▶ What the task asks: Exact repetition of the data below is required.

▶ Material supplied:
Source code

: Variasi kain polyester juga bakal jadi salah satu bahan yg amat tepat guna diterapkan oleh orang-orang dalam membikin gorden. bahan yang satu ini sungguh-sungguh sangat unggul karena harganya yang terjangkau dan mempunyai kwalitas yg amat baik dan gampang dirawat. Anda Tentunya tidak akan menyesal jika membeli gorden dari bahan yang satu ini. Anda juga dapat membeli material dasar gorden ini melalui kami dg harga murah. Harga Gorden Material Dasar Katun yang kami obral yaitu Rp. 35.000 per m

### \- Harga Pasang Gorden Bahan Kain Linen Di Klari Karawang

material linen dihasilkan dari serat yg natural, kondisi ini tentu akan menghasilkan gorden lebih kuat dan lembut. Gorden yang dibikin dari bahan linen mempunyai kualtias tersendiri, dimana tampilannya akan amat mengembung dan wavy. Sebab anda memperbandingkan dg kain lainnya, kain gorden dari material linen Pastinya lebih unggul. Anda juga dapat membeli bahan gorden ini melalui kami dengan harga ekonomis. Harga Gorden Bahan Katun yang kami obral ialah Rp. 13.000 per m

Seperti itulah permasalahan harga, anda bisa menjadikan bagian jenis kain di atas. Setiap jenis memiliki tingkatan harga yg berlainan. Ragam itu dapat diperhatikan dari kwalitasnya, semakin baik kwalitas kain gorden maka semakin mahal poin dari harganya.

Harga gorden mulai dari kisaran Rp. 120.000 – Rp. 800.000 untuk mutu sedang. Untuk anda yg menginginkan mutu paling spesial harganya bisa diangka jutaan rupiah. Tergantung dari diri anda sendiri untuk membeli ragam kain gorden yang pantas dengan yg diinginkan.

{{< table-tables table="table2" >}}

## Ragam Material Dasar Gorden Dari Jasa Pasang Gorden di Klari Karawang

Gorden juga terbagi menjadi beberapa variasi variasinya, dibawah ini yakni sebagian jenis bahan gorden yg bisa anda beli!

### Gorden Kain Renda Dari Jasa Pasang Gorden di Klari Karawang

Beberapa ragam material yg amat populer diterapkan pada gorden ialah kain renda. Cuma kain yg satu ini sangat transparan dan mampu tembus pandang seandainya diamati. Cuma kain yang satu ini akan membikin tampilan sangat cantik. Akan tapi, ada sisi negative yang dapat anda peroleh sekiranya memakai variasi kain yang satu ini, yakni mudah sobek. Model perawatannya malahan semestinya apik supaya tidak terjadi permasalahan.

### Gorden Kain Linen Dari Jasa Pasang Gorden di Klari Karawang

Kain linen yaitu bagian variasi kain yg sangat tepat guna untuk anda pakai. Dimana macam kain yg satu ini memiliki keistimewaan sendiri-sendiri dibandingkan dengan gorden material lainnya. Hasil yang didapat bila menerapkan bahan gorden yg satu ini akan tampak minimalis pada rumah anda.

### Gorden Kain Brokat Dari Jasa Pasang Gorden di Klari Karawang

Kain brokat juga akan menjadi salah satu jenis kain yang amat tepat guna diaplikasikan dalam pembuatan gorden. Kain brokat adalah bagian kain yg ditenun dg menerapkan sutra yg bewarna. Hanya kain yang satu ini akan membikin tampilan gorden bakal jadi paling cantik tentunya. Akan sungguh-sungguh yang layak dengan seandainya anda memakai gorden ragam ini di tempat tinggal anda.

▶ Worked solution:
Source code

: Variasi kain polyester juga bakal jadi salah satu bahan yg amat tepat guna diterapkan oleh orang-orang dalam membikin gorden. bahan yang satu ini sungguh-sungguh sangat unggul karena harganya yang terjangkau dan mempunyai kwalitas yg amat baik dan gampang dirawat. Anda Tentunya tidak akan menyesal jika membeli gorden dari bahan yang satu ini. Anda juga dapat membeli material dasar gorden ini melalui kami dg harga murah. Harga Gorden Material Dasar Katun yang kami obral yaitu Rp. 35.000 per m

### \- Harga Pasang Gorden Bahan Kain Linen Di Klari Karawang

material linen dihasilkan dari serat yg natural, kondisi ini tentu akan menghasilkan gorden lebih kuat dan lembut. Gorden yang dibikin dari bahan linen mempunyai kualtias tersendiri, dimana tampilannya akan amat mengembung dan wavy. Sebab anda memperbandingkan dg kain lainnya, kain gorden dari material linen Pastinya lebih unggul. Anda juga dapat membeli bahan gorden ini melalui kami dengan harga ekonomis. Harga Gorden Bahan Katun yang kami obral ialah Rp. 13.000 per m

Seperti itulah permasalahan harga, anda bisa menjadikan bagian jenis kain di atas. Setiap jenis memiliki tingkatan harga yg berlainan. Ragam itu dapat diperhatikan dari kwalitasnya, semakin baik kwalitas kain gorden maka semakin mahal poin dari harganya.

Harga gorden mulai dari kisaran Rp. 120.000 – Rp. 800.000 untuk mutu sedang. Untuk anda yg menginginkan mutu paling spesial harganya bisa diangka jutaan rupiah. Tergantung dari diri anda sendiri untuk membeli ragam kain gorden yang pantas dengan yg diinginkan.

{{< table-tables table="table2" >}}

## Ragam Material Dasar Gorden Dari Jasa Pasang Gorden di Klari Karawang

Gorden juga terbagi menjadi beberapa variasi variasinya, dibawah ini yakni sebagian jenis bahan gorden yg bisa anda beli!

### Gorden Kain Renda Dari Jasa Pasang Gorden di Klari Karawang

Beberapa ragam material yg amat populer diterapkan pada gorden ialah kain renda. Cuma kain yg satu ini sangat transparan dan mampu tembus pandang seandainya diamati. Cuma kain yang satu ini akan membikin tampilan sangat cantik. Akan tapi, ada sisi negative yang dapat anda peroleh sekiranya memakai variasi kain yang satu ini, yakni mudah sobek. Model perawatannya malahan semestinya apik supaya tidak terjadi permasalahan.

### Gorden Kain Linen Dari Jasa Pasang Gorden di Klari Karawang

Kain linen yaitu bagian variasi kain yg sangat tepat guna untuk anda pakai. Dimana macam kain yg satu ini memiliki keistimewaan sendiri-sendiri dibandingkan dengan gorden material lainnya. Hasil yang didapat bila menerapkan bahan gorden yg satu ini akan tampak minimalis pada rumah anda.

### Gorden Kain Brokat Dari Jasa Pasang Gorden di Klari Karawang

Kain brokat juga akan menjadi salah satu jenis kain yang amat tepat guna diaplikasikan dalam pembuatan gorden. Kain brokat adalah bagian kain yg ditenun dg menerapkan sutra yg bewarna. Hanya kain yang satu ini akan membikin tampilan gorden bakal jadi paling cantik tentunya. Akan sungguh-sungguh yang layak dengan seandainya anda memakai gorden ragam ini di tempat tinggal anda.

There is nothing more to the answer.